Well this is all Bulb patch, and you can hear the tonal similarity to Totla and Zyglrox... http://www.sevenstring.org/forum/re...lbum-new-drum-mix-and-bass-tone-pod-dfhs.html


----------



## Larcher (Nov 29, 2010)

Kripa said:


> i didnt like bulb's patch... honestly, i dont think he used that patch on his recordings...
> 
> ok, here is a tone i just made in my pod farm, used the soldano solo 100 amp model as i dnt have the metal shop for my pod farm (though i have it in my pod xt live)... sounds nice after double-tracking
> 
> Line 6 :: Custom Tone



you should make one for gear box :/

Since I have the X3 I can't use pod farm apparently, unless I use it as an FX in my track chain -.-

so yeah.


----------



## Prydogga (Nov 29, 2010)

Why not just use it as an FX in the track chain? That's what I do.


----------



## Larcher (Nov 29, 2010)

yeah, I just tried that, and meh, I think I prefer the bulb patch still


----------



## Prydogga (Nov 29, 2010)

I just use the same effects that's in the Bulb patch just in POD farm. Works fine.


----------



## AlucardXIX (Nov 29, 2010)

Big Bottom amp, V-30 cab, 57 on axis mic, Boost+EQ stomp, 4 band EQ

Set the mid freq knob(not the normal mids knob) on the boost+eq to about 50-60%. Give yourself a healthy amount of mids on the amp EQ. On the 4 band EQ boost anywhere between 200 and 240hz, and then give yourself a nice boost(6db or so, maybe less) around 800hz. Keep gain kind of low on the amp, don't go over about 60%.

Have at it!
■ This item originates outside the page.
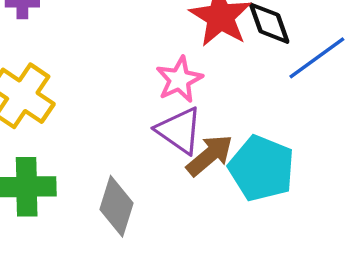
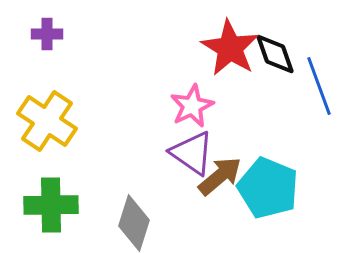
blue line: (317, 58) -> (319, 86), turned -74

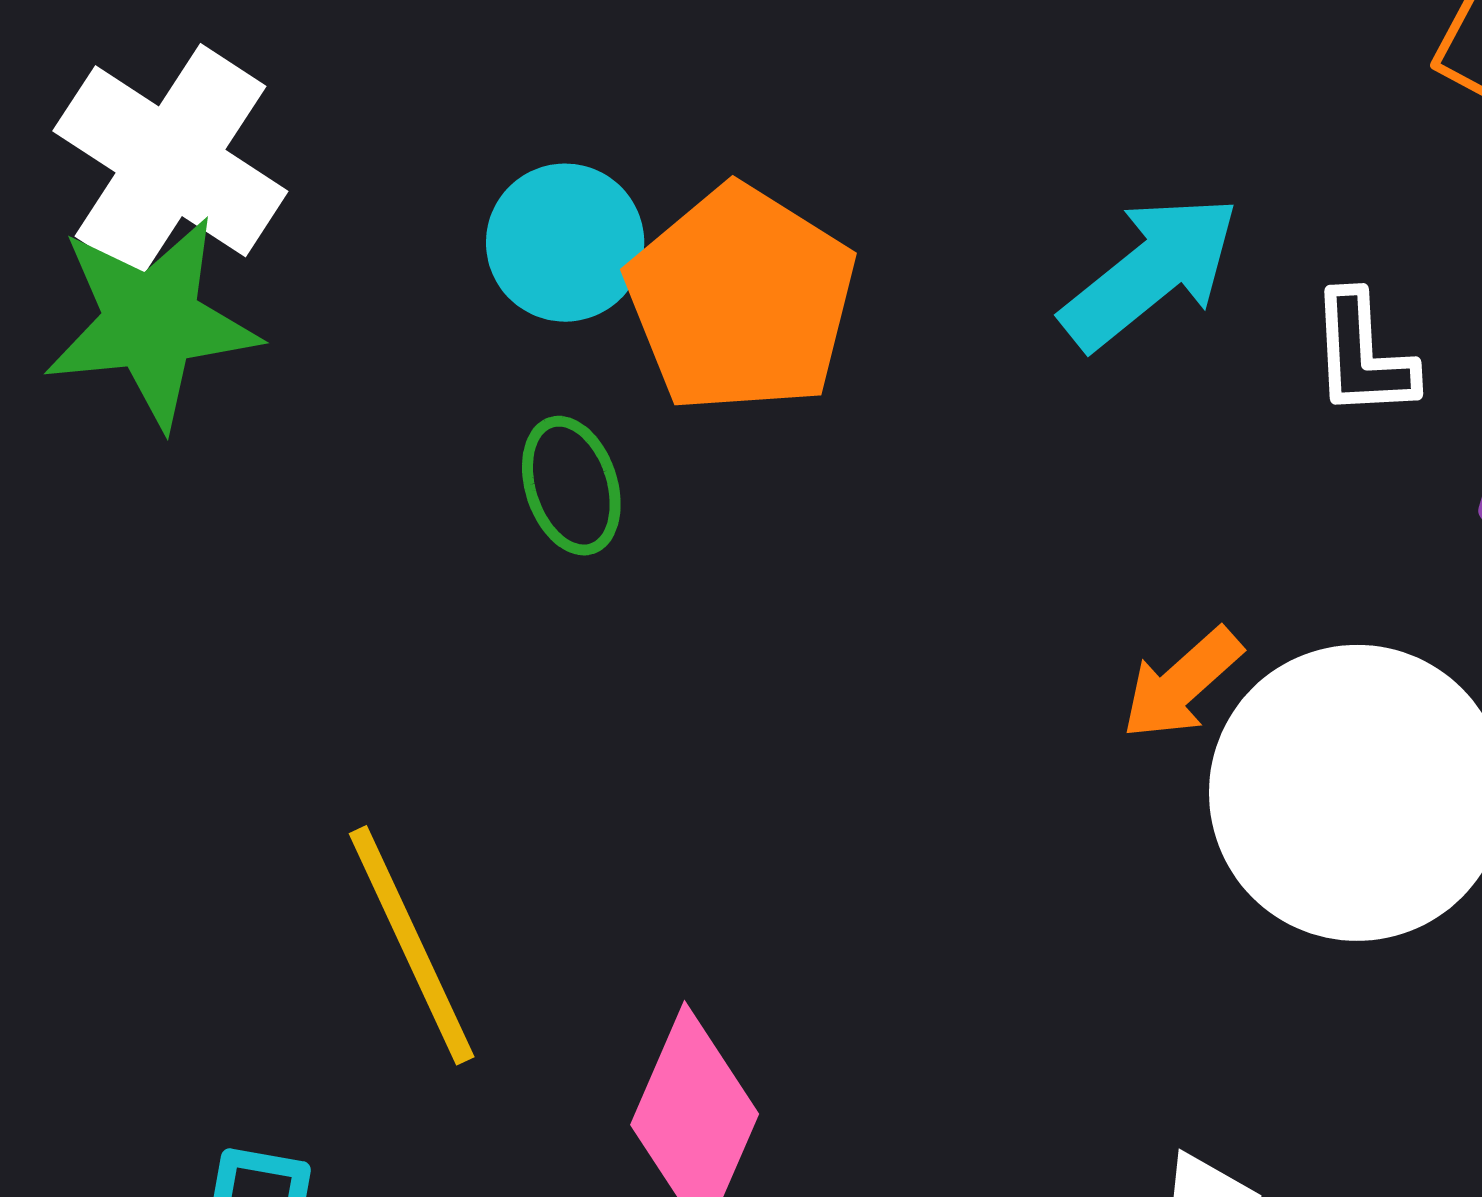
This is basically the tone I'm using now (not exact settings, but it should get you what you want)


----------



## Kripa (Nov 29, 2010)

> Well this is all Bulb patch, and you can hear the tonal similarity to Totla and Zyglrox... http://www.sevenstring.org/forum/rec...-pod-dfhs.html



i see.... sounds good... dnt knw why that patch sounds so thin and fizzy with my axe... but this is good... i'd give it another try now
http://www.sevenstring.org/forum/re...lbum-new-drum-mix-and-bass-tone-pod-dfhs.html


----------